Written task => Number of lines with "BlackBerry" in the listing: report it, and nothing else.

The data =>
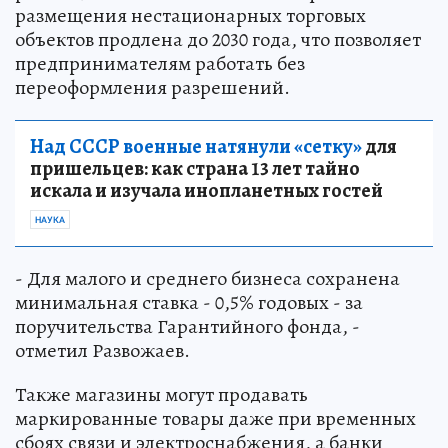
размещения нестационарных торговых
объектов продлена до 2030 года, что позволяет
предпринимателям работать без
переоформления разрешений.
Над СССР военные натянули «сетку»
для
пришельцев: как страна 13 лет тайно
искала и изучала инопланетных гостей
НАУКА
- Для малого и среднего бизнеса сохранена
минимальная ставка - 0,5% годовых - за
поручительства Гарантийного фонда, -
отметил Развожаев.
Также магазины могут продавать
маркированные товары даже при временных
сбоях связи и электроснабжения, а банки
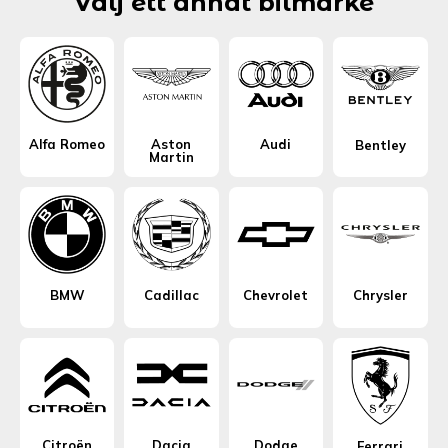
Välj ett annat bilmärke
Alfa Romeo
Aston
Audi
Bentley
Martin
BMW
Cadillac
Chevrolet
Chrysler
Citroën
Dacia
Dodge
Ferrari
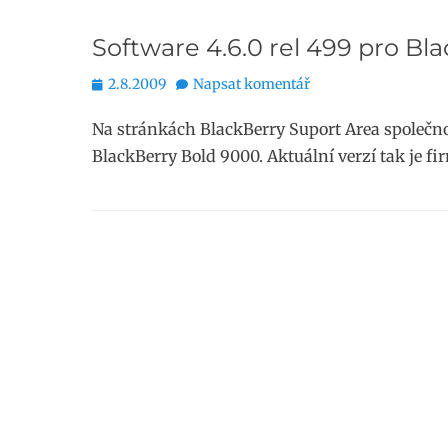
Software 4.6.0 rel 499 pro Bl
Publikováno
2.8.2009
Napsat komentář
Na stránkách BlackBerry Suport Area společno
BlackBerry Bold 9000. Aktuální verzí tak je f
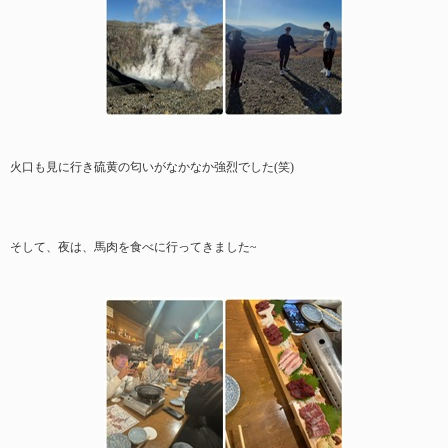
火口も見に行き硫黄の匂いがなかなか強烈でした(笑)
そして、夜は、馬肉を食べに行ってきました~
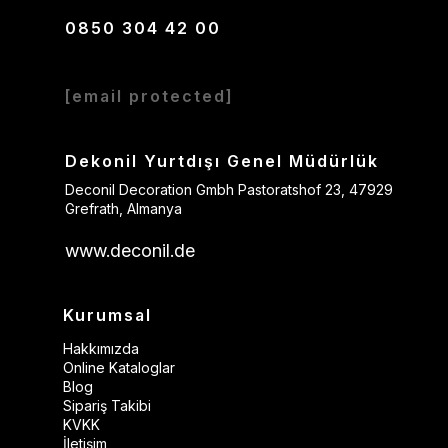
0850 304 42 00
[email protected]
Dekonil Yurtdışı Genel Müdürlük
Deconil Decoration Gmbh Pastoratshof 23, 47929
Grefrath, Almanya
www.deconil.de
Kurumsal
Hakkımızda
Online Kataloglar
Blog
Sipariş Takibi
KVKK
İletişim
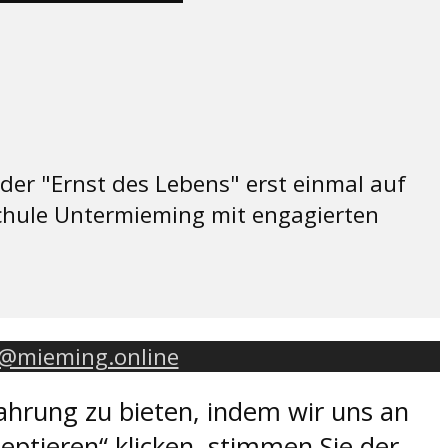
 der "Ernst des Lebens" erst einmal auf
schule Untermieming mit engagierten
o@mieming.online
ahrung zu bieten, indem wir uns an
eptieren“ klicken, stimmen Sie der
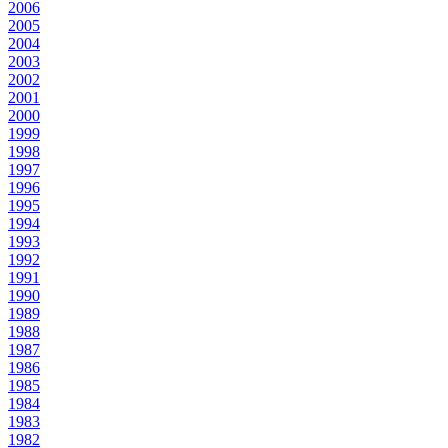
2006
2005
2004
2003
2002
2001
2000
1999
1998
1997
1996
1995
1994
1993
1992
1991
1990
1989
1988
1987
1986
1985
1984
1983
1982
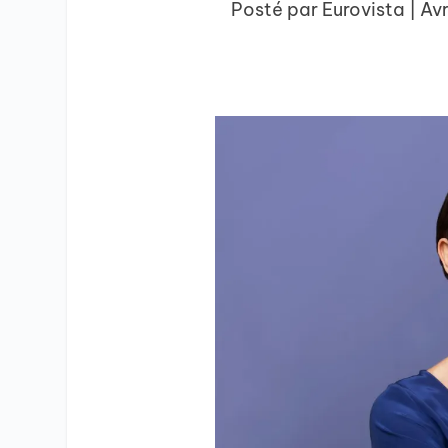
Posté par
Eurovista
|
Avr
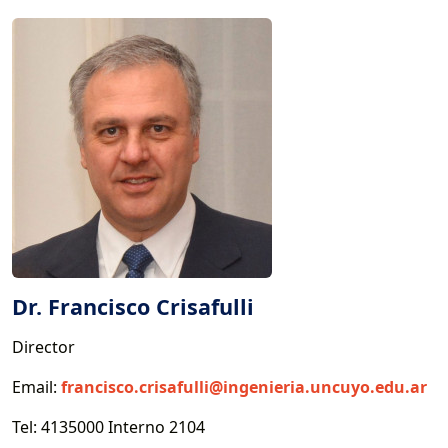
Dr. Francisco Crisafulli
Director
Email:
francisco.crisafulli@ingenieria.uncuyo.edu.ar
Tel: 4135000 Interno 2104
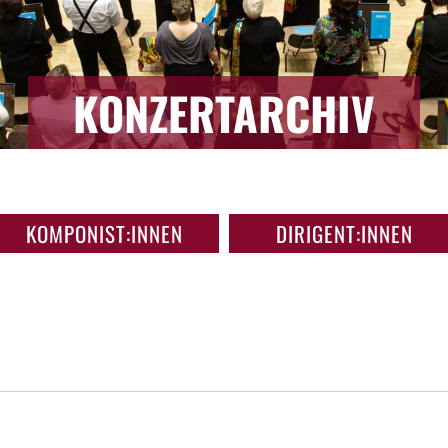
KONZERTARCHIV
KOMPONIST:INNEN
DIRIGENT:INNEN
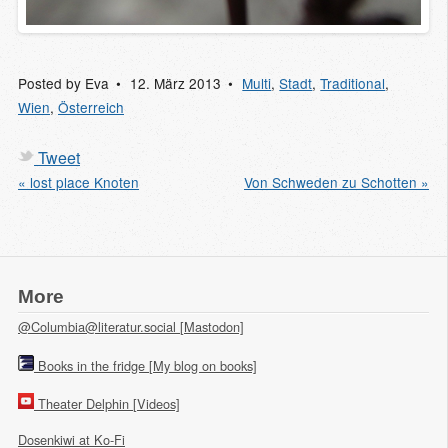
Posted by
Eva
12. März 2013
Multi
,
Stadt
,
Traditional
,
Wien
,
Österreich
Tweet
« lost place Knoten
Von Schweden zu Schotten »
More
@Columbia@literatur.social [Mastodon]
Books in the fridge [My blog on books]
Theater Delphin [Videos]
Dosenkiwi at Ko-Fi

Response area => 2